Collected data
Segment Open
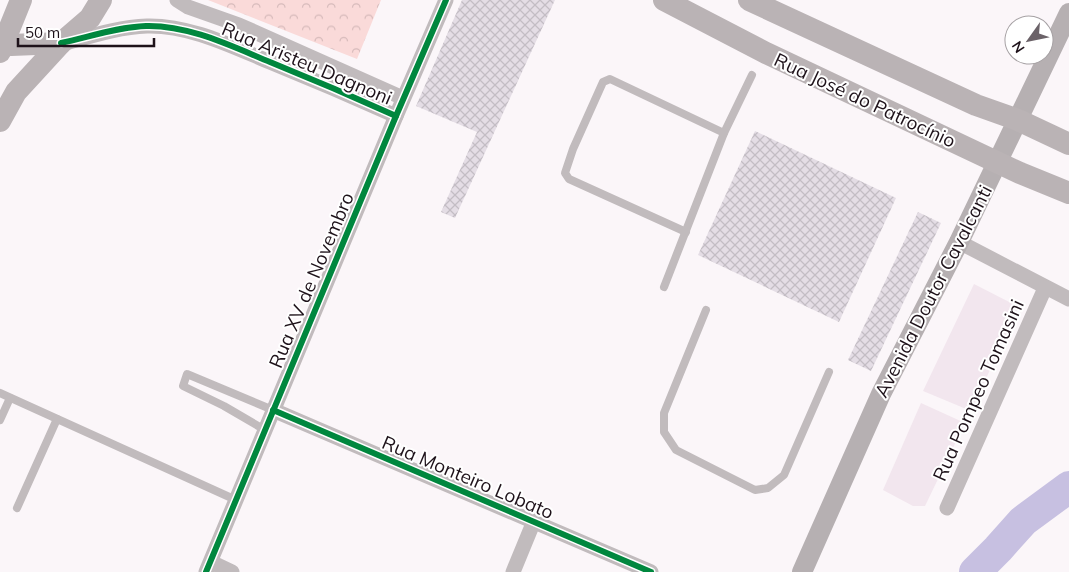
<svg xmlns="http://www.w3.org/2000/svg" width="1069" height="572" font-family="Mulish,sans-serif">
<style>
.built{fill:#f2e6ee}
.park{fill:url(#park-crowns)}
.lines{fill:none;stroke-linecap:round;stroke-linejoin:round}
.river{stroke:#c7c0e1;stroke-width:32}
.building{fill:url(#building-cross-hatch)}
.service{stroke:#c1bbbd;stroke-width:8}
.minor{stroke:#c1bbbd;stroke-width:15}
.secondary{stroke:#b6b0b2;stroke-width:20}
.primary{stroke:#bab3b5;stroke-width:22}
.cycleway-casing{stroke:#fff;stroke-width:9}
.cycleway{stroke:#00873e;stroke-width:6}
.labels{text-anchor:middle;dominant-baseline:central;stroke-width:4;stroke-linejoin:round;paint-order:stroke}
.street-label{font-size:19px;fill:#1e121a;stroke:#fff}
</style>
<defs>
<pattern id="park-crowns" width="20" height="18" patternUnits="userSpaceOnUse" patternTransform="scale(1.25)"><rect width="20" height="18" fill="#fadad9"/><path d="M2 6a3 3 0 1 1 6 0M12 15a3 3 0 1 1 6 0" fill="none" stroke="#d6baba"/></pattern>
<pattern id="building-cross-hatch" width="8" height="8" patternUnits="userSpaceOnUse" patternTransform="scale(1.25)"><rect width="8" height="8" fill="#e4dde5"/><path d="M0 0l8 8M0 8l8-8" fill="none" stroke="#c3bdc4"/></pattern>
</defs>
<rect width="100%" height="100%" fill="#fbf6f9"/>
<!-- built -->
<g class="built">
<path d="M974,284l45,23 -48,104 -48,-20z"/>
<path d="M921,403l44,20 -40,83h-12l-30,-16z"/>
</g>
<!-- park -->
<path class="park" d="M208,0h173l-24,59z"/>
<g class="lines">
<!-- river -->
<path class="river" d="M975,572l23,-23 25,-28 46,-34"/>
</g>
<!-- building -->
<g class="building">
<path d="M462,0h93l-100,218 -14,-6 36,-80 -61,-26z"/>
<path d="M755,131l141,67 -57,124 -141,-67z"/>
<path d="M918,212l23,11 -70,148 -23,-11z"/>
</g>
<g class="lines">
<!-- service -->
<g class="service">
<path d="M686,232l-117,-53 -4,-6 8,-24 30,-67 7,-3 114,54"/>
<path d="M664,287l60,-154 28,-58"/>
<path d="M706,310l-42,103v19l12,18 79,40 13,-2 16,-13 45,-103"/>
<path d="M0,393l236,107"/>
<path d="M0,420l10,-22"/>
<path d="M265,430l-41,-24 -41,-20 4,-12 86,36"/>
<path d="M17,508l40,-89"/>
</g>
<!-- minor -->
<g class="minor">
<path d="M177,0l11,7 51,18 164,73"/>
<path d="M65,43c26,-7 54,-16 82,-17 43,-1 84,20 123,36 42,17 84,35 126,54"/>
<path d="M959,242l110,57"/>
<path d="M273,410l378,162"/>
<path d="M947,508l98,-220"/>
<path d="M211,562l21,10"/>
<path d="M206,572l190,-456 50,-116"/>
<path d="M513,572l21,-51"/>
</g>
<!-- secondary -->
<path class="secondary" d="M802,572l79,-178 78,-152 110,-229"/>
<!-- primary -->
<g class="primary">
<path d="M664,0l102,53 254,120 49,20"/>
<path d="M749,0l227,105 42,15 51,24"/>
<path d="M0,39l4,3 7,3 50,-2"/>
<path d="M0,52l21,-52"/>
<path d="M0,121l16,-29 45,-49 29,-25 11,-18"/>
</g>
<!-- cycleway casing -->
<g class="cycleway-casing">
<g id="cycleway">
<path d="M61,43c28,-6 57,-16 85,-17 43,-1 85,20 124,36 42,17 84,35 126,54"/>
<path d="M273,410l378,162"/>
<path d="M206,572l190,-456 50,-116"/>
</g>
</g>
<!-- cycleway -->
<use href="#cycleway" class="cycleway"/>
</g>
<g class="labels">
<!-- street labels -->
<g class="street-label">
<text transform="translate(307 63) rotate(23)">Rua Aristeu Dagnoni</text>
<text transform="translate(865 100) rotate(25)">Rua José do Patrocínio</text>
<text transform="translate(311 280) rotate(-67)">Rua XV de Novembro</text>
<text transform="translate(933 291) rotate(-63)">Avenida Doutor Cavalcanti</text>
<text transform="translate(978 390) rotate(-66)">Rua Pompeo Tomasini</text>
<text transform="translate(468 477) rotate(23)">Rua Monteiro Lobato</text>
</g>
</g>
<!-- north arrow -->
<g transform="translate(1029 40) rotate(237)"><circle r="24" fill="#ffffff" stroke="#a5a0a3"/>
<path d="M0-4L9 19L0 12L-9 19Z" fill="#6b6268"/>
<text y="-8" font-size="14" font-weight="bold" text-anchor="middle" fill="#1e121a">N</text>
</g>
<!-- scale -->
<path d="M18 38v8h136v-8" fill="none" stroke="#1e121a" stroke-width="2.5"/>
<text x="25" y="38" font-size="15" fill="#1e121a" stroke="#ffffff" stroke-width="4" paint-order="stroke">50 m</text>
</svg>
Segment Closed
◆ **Task instructions**:
Please retype every record shown above, exactly as written, but without pictures.

◆ **Task result**:
<svg xmlns="http://www.w3.org/2000/svg" width="1069" height="572" font-family="Mulish,sans-serif">
<style>
.built{fill:#f2e6ee}
.park{fill:url(#park-crowns)}
.lines{fill:none;stroke-linecap:round;stroke-linejoin:round}
.river{stroke:#c7c0e1;stroke-width:32}
.building{fill:url(#building-cross-hatch)}
.service{stroke:#c1bbbd;stroke-width:8}
.minor{stroke:#c1bbbd;stroke-width:15}
.secondary{stroke:#b6b0b2;stroke-width:20}
.primary{stroke:#bab3b5;stroke-width:22}
.cycleway-casing{stroke:#fff;stroke-width:9}
.cycleway{stroke:#00873e;stroke-width:6}
.labels{text-anchor:middle;dominant-baseline:central;stroke-width:4;stroke-linejoin:round;paint-order:stroke}
.street-label{font-size:19px;fill:#1e121a;stroke:#fff}
</style>
<defs>
<pattern id="park-crowns" width="20" height="18" patternUnits="userSpaceOnUse" patternTransform="scale(1.25)"><rect width="20" height="18" fill="#fadad9"/><path d="M2 6a3 3 0 1 1 6 0M12 15a3 3 0 1 1 6 0" fill="none" stroke="#d6baba"/></pattern>
<pattern id="building-cross-hatch" width="8" height="8" patternUnits="userSpaceOnUse" patternTransform="scale(1.25)"><rect width="8" height="8" fill="#e4dde5"/><path d="M0 0l8 8M0 8l8-8" fill="none" stroke="#c3bdc4"/></pattern>
</defs>
<rect width="100%" height="100%" fill="#fbf6f9"/>
<!-- built -->
<g class="built">
<path d="M974,284l45,23 -48,104 -48,-20z"/>
<path d="M921,403l44,20 -40,83h-12l-30,-16z"/>
</g>
<!-- park -->
<path class="park" d="M208,0h173l-24,59z"/>
<g class="lines">
<!-- river -->
<path class="river" d="M975,572l23,-23 25,-28 46,-34"/>
</g>
<!-- building -->
<g class="building">
<path d="M462,0h93l-100,218 -14,-6 36,-80 -61,-26z"/>
<path d="M755,131l141,67 -57,124 -141,-67z"/>
<path d="M918,212l23,11 -70,148 -23,-11z"/>
</g>
<g class="lines">
<!-- service -->
<g class="service">
<path d="M686,232l-117,-53 -4,-6 8,-24 30,-67 7,-3 114,54"/>
<path d="M664,287l60,-154 28,-58"/>
<path d="M706,310l-42,103v19l12,18 79,40 13,-2 16,-13 45,-103"/>
<path d="M0,393l236,107"/>
<path d="M0,420l10,-22"/>
<path d="M265,430l-41,-24 -41,-20 4,-12 86,36"/>
<path d="M17,508l40,-89"/>
</g>
<!-- minor -->
<g class="minor">
<path d="M177,0l11,7 51,18 164,73"/>
<path d="M65,43c26,-7 54,-16 82,-17 43,-1 84,20 123,36 42,17 84,35 126,54"/>
<path d="M959,242l110,57"/>
<path d="M273,410l378,162"/>
<path d="M947,508l98,-220"/>
<path d="M211,562l21,10"/>
<path d="M206,572l190,-456 50,-116"/>
<path d="M513,572l21,-51"/>
</g>
<!-- secondary -->
<path class="secondary" d="M802,572l79,-178 78,-152 110,-229"/>
<!-- primary -->
<g class="primary">
<path d="M664,0l102,53 254,120 49,20"/>
<path d="M749,0l227,105 42,15 51,24"/>
<path d="M0,39l4,3 7,3 50,-2"/>
<path d="M0,52l21,-52"/>
<path d="M0,121l16,-29 45,-49 29,-25 11,-18"/>
</g>
<!-- cycleway casing -->
<g class="cycleway-casing">
<g id="cycleway">
<path d="M61,43c28,-6 57,-16 85,-17 43,-1 85,20 124,36 42,17 84,35 126,54"/>
<path d="M273,410l378,162"/>
<path d="M206,572l190,-456 50,-116"/>
</g>
</g>
<!-- cycleway -->
<use href="#cycleway" class="cycleway"/>
</g>
<g class="labels">
<!-- street labels -->
<g class="street-label">
<text transform="translate(307 63) rotate(23)">Rua Aristeu Dagnoni</text>
<text transform="translate(865 100) rotate(25)">Rua José do Patrocínio</text>
<text transform="translate(311 280) rotate(-67)">Rua XV de Novembro</text>
<text transform="translate(933 291) rotate(-63)">Avenida Doutor Cavalcanti</text>
<text transform="translate(978 390) rotate(-66)">Rua Pompeo Tomasini</text>
<text transform="translate(468 477) rotate(23)">Rua Monteiro Lobato</text>
</g>
</g>
<!-- north arrow -->
<g transform="translate(1029 40) rotate(237)"><circle r="24" fill="#ffffff" stroke="#a5a0a3"/>
<path d="M0-4L9 19L0 12L-9 19Z" fill="#6b6268"/>
<text y="-8" font-size="14" font-weight="bold" text-anchor="middle" fill="#1e121a">N</text>
</g>
<!-- scale -->
<path d="M18 38v8h136v-8" fill="none" stroke="#1e121a" stroke-width="2.5"/>
<text x="25" y="38" font-size="15" fill="#1e121a" stroke="#ffffff" stroke-width="4" paint-order="stroke">50 m</text>
</svg>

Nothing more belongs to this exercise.